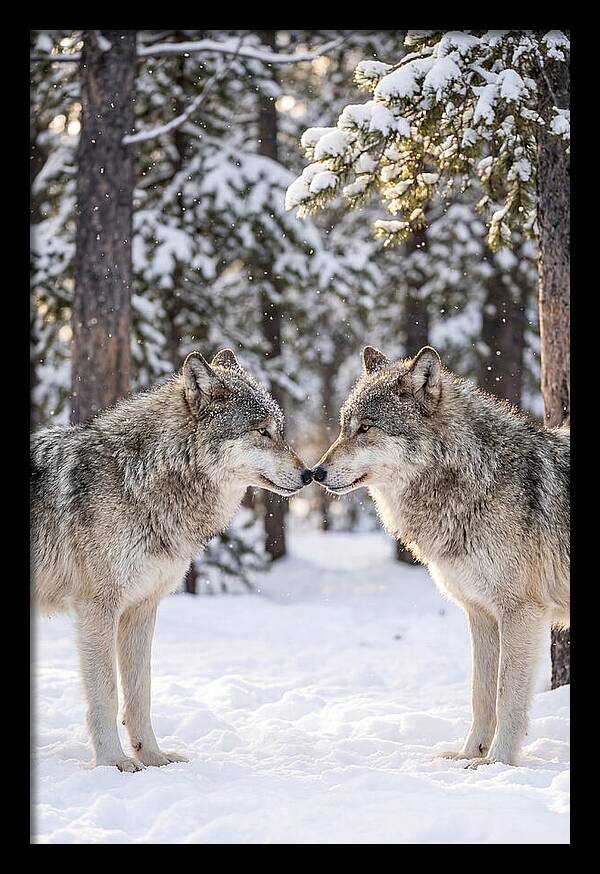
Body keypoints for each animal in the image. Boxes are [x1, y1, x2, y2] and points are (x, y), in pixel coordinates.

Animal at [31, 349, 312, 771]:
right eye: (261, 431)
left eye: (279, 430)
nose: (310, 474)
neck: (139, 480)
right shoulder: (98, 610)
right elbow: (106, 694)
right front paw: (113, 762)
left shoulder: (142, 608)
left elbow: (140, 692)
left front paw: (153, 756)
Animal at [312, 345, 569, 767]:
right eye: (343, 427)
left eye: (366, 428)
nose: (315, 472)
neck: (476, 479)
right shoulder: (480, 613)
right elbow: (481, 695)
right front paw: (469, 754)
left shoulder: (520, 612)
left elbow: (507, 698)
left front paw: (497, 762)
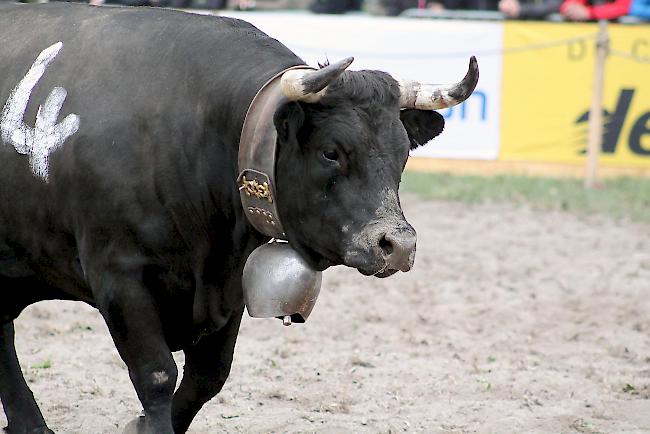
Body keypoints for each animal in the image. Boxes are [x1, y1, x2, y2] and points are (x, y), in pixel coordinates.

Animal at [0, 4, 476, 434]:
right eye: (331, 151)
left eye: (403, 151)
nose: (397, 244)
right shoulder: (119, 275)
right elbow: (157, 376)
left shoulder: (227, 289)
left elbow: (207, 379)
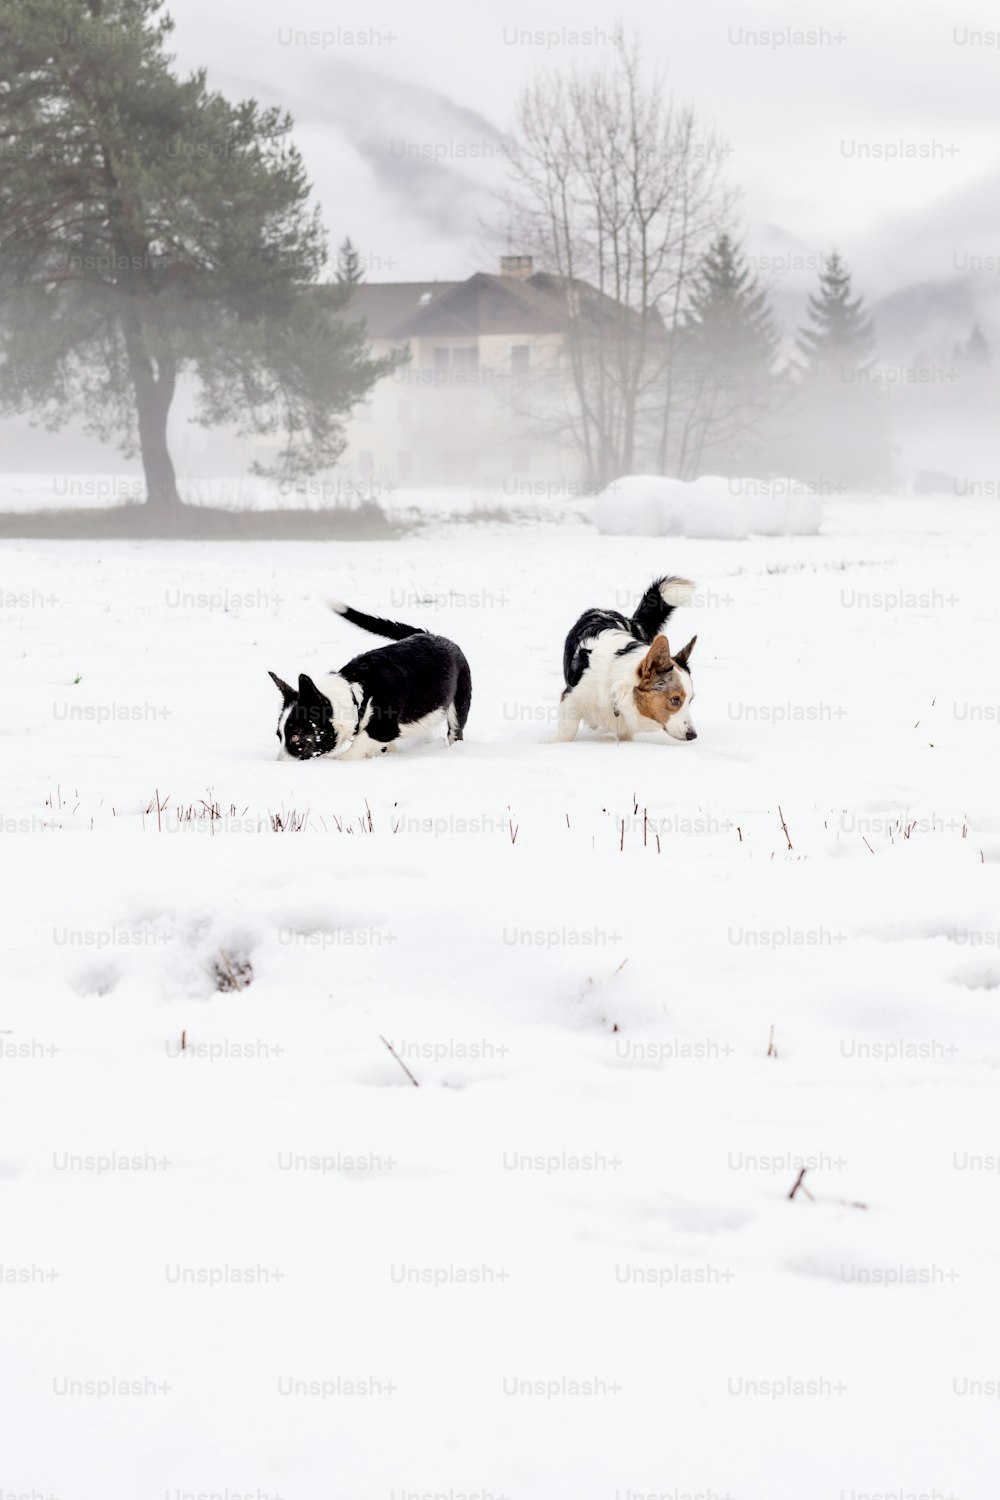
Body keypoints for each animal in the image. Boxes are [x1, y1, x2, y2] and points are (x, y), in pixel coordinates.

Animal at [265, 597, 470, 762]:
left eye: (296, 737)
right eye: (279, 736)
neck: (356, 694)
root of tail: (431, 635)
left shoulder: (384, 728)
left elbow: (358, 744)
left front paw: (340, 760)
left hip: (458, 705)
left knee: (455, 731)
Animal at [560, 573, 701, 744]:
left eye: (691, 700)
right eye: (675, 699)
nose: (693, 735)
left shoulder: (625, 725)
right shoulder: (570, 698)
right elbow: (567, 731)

________________________________________

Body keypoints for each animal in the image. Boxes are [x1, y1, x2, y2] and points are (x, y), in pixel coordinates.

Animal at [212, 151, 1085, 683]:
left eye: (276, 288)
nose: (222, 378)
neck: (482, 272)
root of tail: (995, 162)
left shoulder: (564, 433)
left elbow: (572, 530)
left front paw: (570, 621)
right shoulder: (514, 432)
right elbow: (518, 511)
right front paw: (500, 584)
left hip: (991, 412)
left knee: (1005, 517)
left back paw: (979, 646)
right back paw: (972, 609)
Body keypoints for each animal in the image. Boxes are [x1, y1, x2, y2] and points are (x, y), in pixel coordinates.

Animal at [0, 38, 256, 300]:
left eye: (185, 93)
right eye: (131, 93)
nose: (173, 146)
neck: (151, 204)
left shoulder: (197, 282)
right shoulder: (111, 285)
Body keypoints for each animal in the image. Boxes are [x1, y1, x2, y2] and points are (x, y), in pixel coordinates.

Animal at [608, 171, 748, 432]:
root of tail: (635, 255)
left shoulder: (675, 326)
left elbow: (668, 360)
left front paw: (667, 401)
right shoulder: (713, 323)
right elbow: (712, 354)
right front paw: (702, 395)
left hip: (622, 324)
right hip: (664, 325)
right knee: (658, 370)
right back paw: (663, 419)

________________________________________

● **Exercise**: Tally up the lines in the records containing the word "back", then give the count and nothing else.

● **Response for this exercise**: 3